* Problem statement *
Please list every line in the items below that contains the word "series".

* Data for this task *
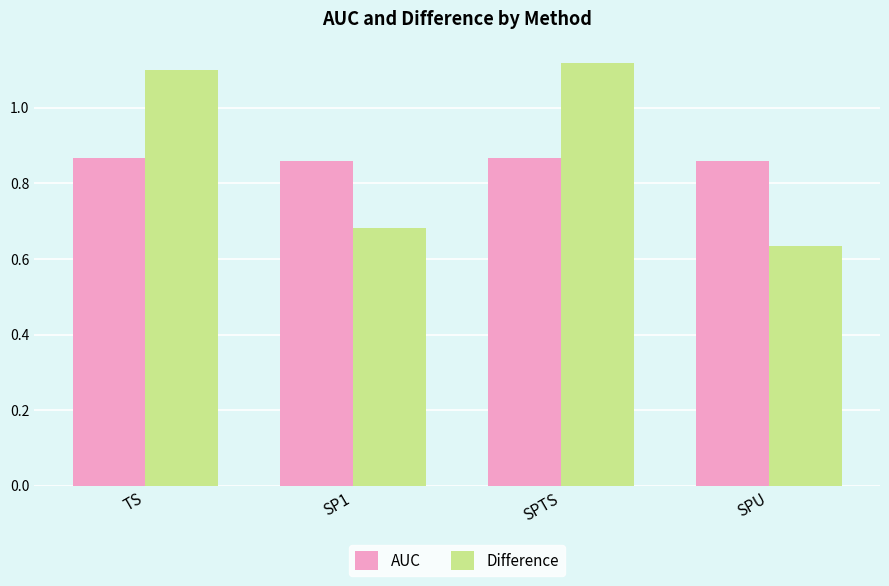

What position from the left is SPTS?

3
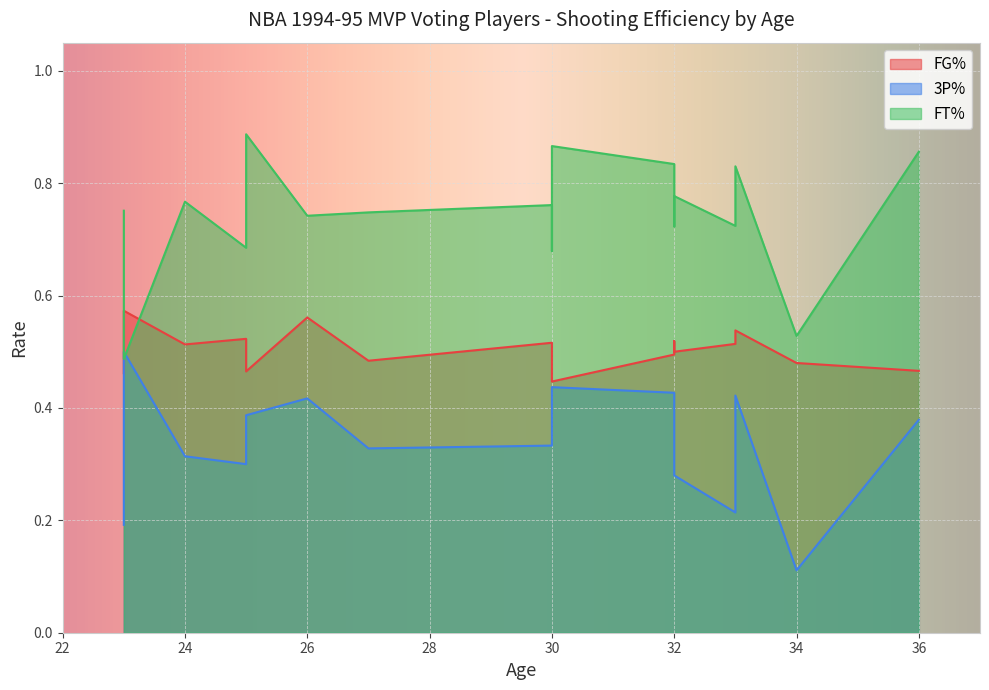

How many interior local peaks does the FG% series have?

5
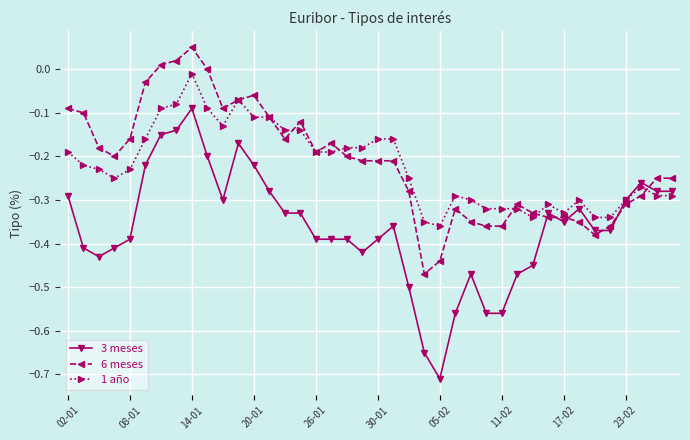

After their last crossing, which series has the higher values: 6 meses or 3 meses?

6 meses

* Solution for this exercise *
How many interior local peaks does the FG% series have?
After their last crossing, which series has the higher values: 6 meses or 3 meses?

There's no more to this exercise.